I don't think the question can be answered as posed.
The spectral efficiency of a given channel, in bits per second per Hz (bps/Hz), will depend on the signal-to-noise ratio (SNR) in the channel as well as the minimum (bit) error rate that can be tolerated.
The figure below from this paper illustrates how these three three parameters relate for various modulation schemes for one particular bit error rate (BER) - in this case $10^{-2}$ (which is really poor). Presumably the family of curves would look different - perhaps much different - for higher BER's.

- If the SNR is quite high - say better than 30 dB - then something like 7 bps/Hz or better could be achieved with 256-QAM (we'll come back to the "adaptive scheme" presented in the paper).

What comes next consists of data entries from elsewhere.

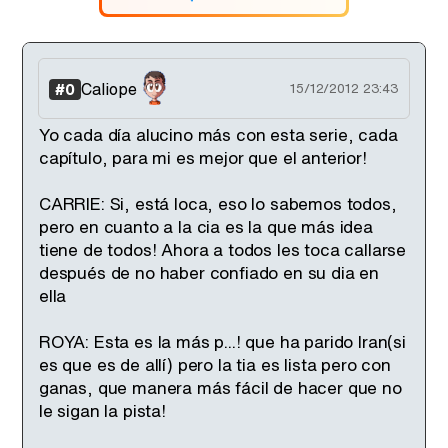
Caliope
#0
15/12/2012 23:43
Yo cada día alucino más con esta serie, cada
capítulo, para mi es mejor que el anterior!
CARRIE: Si, está loca, eso lo sabemos todos,
pero en cuanto a la cia es la que más idea
tiene de todos! Ahora a todos les toca callarse
después de no haber confiado en su dia en
ella
ROYA: Esta es la más p...! que ha parido Iran(si
es que es de allí) pero la tia es lista pero con
ganas, que manera más fácil de hacer que no
le sigan la pista!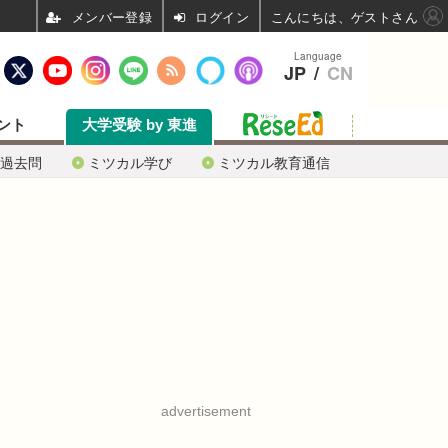
ログイン
こんにちは、ゲストさん
Language
JP
/
CN
ント
大学受験 by 東進
過去問
ミツカル学び
ミツカル教育通信
advertisement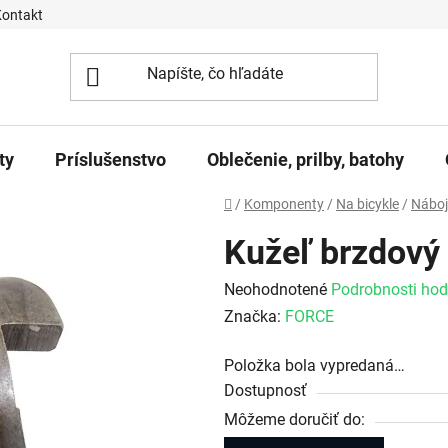
Kontakt
ty
Príslušenstvo
Oblečenie, prilby, batohy
Domov
/
Komponenty
/
Na bicykle
/
Náboje
Kužeľ brzdový 
Priemerné hodnotenie produktu j
Neohodnotené
Podrobnosti hod
Značka:
FORCE
Položka bola vypredaná…
Dostupnosť
Môžeme doručiť do: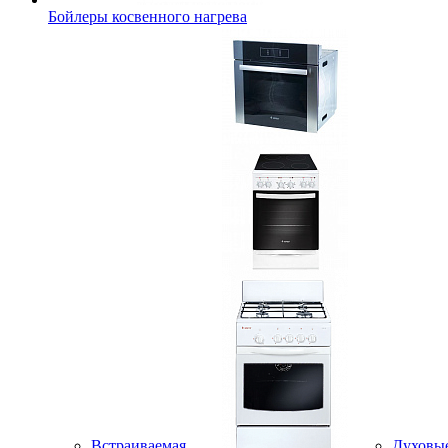
Бойлеры косвенного нагрева
Встраиваемая
Духовы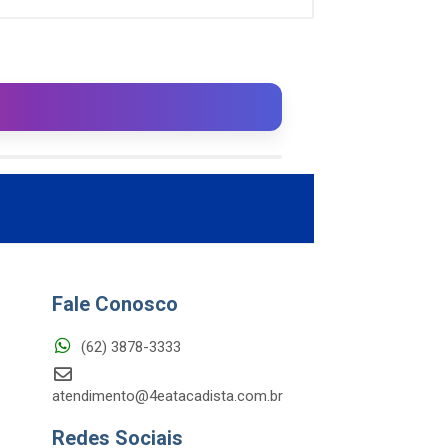
Fale Conosco
(62) 3878-3333
atendimento@4eatacadista.com.br
Redes Sociais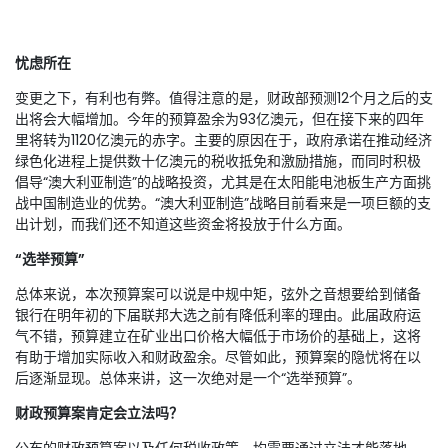
忧虑所在
变更之下，有利也有弊。值得注意的是，财政部预测12个月之后的支
出将会大幅增加。今年的预算盈余为93亿澳元，但在接下来的四年
里将转为1120亿澳元的赤字。主要的原因在于，政府承诺在推动经济
绿色化进程上提供数十亿澳元的税收抵免和激励措施，而同时积极
倡导“澳大利亚制造”的战略投资，尤其是在太阳能电池板生产方面挑
战中国制造业的优势。“澳大利亚制造”战略目前看来是一项巨额的支
出计划，而我们还不知道这些资金将投放于什么方面。
“选举预算”
总体来说，本次预算案可以说是中规中矩，弦外之音想要给到储备
银行在明年初的下届联邦大选之前有降低利率的理由。此届政府运
气不错，预算建立在矿业出口价格大幅低于市场价的基础上，这将
有助于增加实际收入和财政盈余。尽管如此，预算案的隐忧将在以
后逐渐显现。总体来讲，这一次绝对是一个“选举预算”。
财政预算案肯定会立法吗？
公布的财政预算案以及任何税收政策，均需要通过立法才能落地，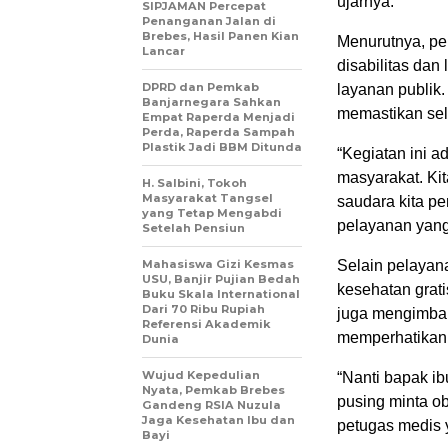
ujarnya.
SIPJAMAN Percepat
Penanganan Jalan di
Brebes, Hasil Panen Kian
Menurutnya, pe
Lancar
disabilitas da
DPRD dan Pemkab
layanan publik
Banjarnegara Sahkan
memastikan sel
Empat Raperda Menjadi
Perda, Raperda Sampah
Plastik Jadi BBM Ditunda
“Kegiatan ini a
masyarakat. Ki
H. Salbini, Tokoh
Masyarakat Tangsel
saudara kita p
yang Tetap Mengabdi
pelayanan yang
Setelah Pensiun
Mahasiswa Gizi Kesmas
Selain pelayan
USU, Banjir Pujian Bedah
kesehatan grati
Buku Skala International
Dari 70 Ribu Rupiah
juga mengimbau
Referensi Akademik
memperhatikan 
Dunia
Wujud Kepedulian
“Nanti bapak ib
Nyata, Pemkab Brebes
pusing minta ob
Gandeng RSIA Nuzula
Jaga Kesehatan Ibu dan
petugas medis 
Bayi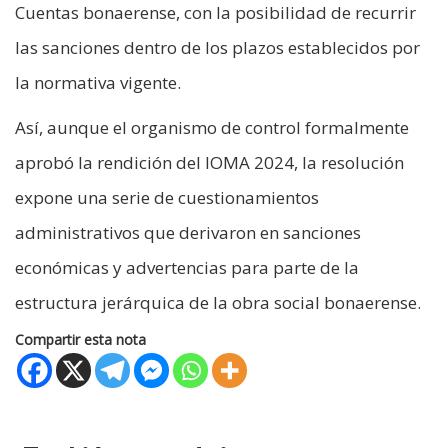
Cuentas bonaerense, con la posibilidad de recurrir
las sanciones dentro de los plazos establecidos por
la normativa vigente.
Así, aunque el organismo de control formalmente
aprobó la rendición del IOMA 2024, la resolución
expone una serie de cuestionamientos
administrativos que derivaron en sanciones
económicas y advertencias para parte de la
estructura jerárquica de la obra social bonaerense.
Compartir esta nota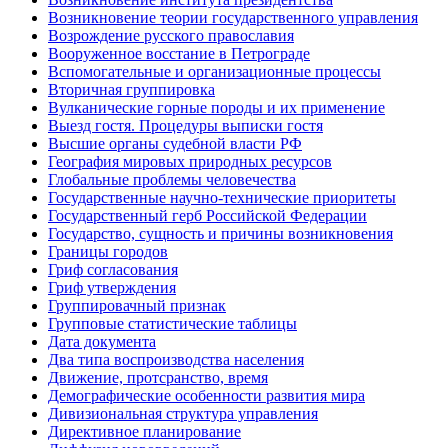
Возникновение теории государственного управления
Возрождение русского православия
Вооруженное восстание в Петрограде
Вспомогательные и организационные процессы
Вторичная группировка
Вулканические горные породы и их применение
Выезд гостя. Процедуры выписки гостя
Высшие органы судебной власти РФ
География мировых природных ресурсов
Глобальные проблемы человечества
Государственные научно-технические приоритеты
Государственный герб Российской Федерации
Государство, сущность и причины возникновения
Границы городов
Гриф согласования
Гриф утверждения
Группировачный признак
Групповые статистические таблицы
Дата документа
Два типа воспроизводства населения
Движение, протсранство, время
Демографические особенности развития мира
Дивизиональная структура управления
Директивное планирование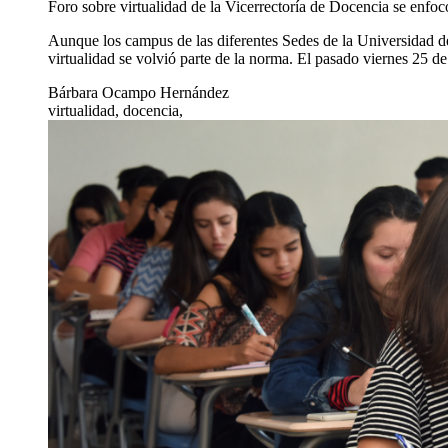
Foro sobre virtualidad de la Vicerrectoría de Docencia se enfocó
Aunque los campus de las diferentes Sedes de la Universidad de 
virtualidad se volvió parte de la norma. El pasado viernes 25 
Bárbara Ocampo Hernández
virtualidad, docencia,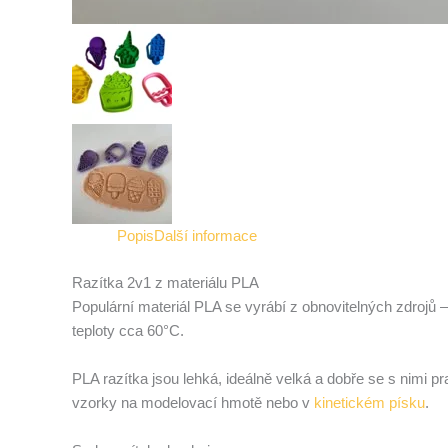
Popis
Další informace
Razítka 2v1 z materiálu PLA
Populární materiál PLA se vyrábí z obnovitelných zdrojů –
teploty cca 60°C.
PLA razítka jsou lehká, ideálně velká a dobře se s nimi p
vzorky na modelovací hmotě nebo v
kinetickém písku
.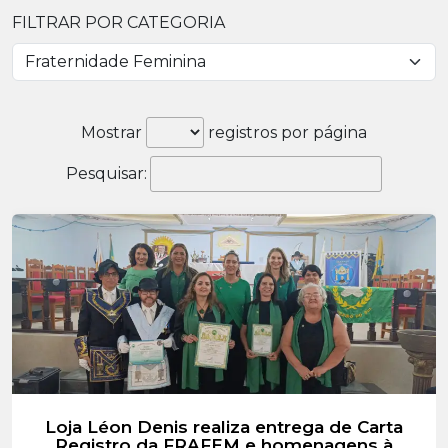
FILTRAR POR CATEGORIA
Mostrar
registros por página
Pesquisar:
Loja Léon Denis realiza entrega de Carta
Registro da FRAFEM e homenagens à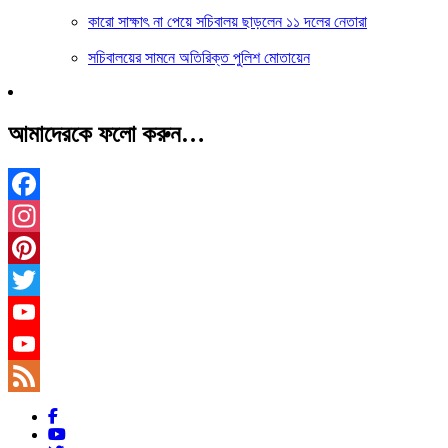
কারো সাক্ষাৎ না পেয়ে সচিবালয় ছাড়লেন ১১ দলের নেতারা
সচিবালয়ের সামনে অতিরিক্ত পুলিশ মোতায়েন
আমাদেরকে ফলো করুন…
Facebook
Instagram
Pinterest
Twitter
YouTube
YouTube
Channel
Feed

- Notice, however, that not only does the channel efficiency drop with SNR, but the quasi-optimal modulation scheme also changes. For example, with only 5 dB less SNR (i.e. 25 dB), 256-QAM drops from 2nd to 4th place and 64 QAM emerges as the best conventional modulation scheme. Channel efficiency drops by more than 20% to about 5.5 bps/Hz
- At 20 dB SNR, 16-QAM yields the best performance, albeit with an additional 30% drop in channel efficiency to about 3.5 bps/Hz.
- As SNR continues to drop you can see that the quasi-optimal scheme shifts from 16-QAM to 4-QAM (i.e. QPSK) to BPSK.
The figure gives some insight into how the WiFi standards are written around adaptive modulation (i.e. changing schemes depending on SNR - see this note) and why a WiFi network slows down so much when the signal is weak.
Another point to raise here is that there is no theoretical "best" modulation scheme to my knowledge for any given BER and SNR. As a result, designing new modulation schemes has a favorite pastime of communication engineers since at least the 1930's. "Adaptive" schemes like the one shown in the figure are usually some algorithm that selects the best of $N$ available modulation schemes for the SNR measured in the channel. $M$-QAM is somewhat uncomplicated and is therefore used in most benchmarks, but other more exotic modulation schemes can yield marginally better results at the expense of complexity.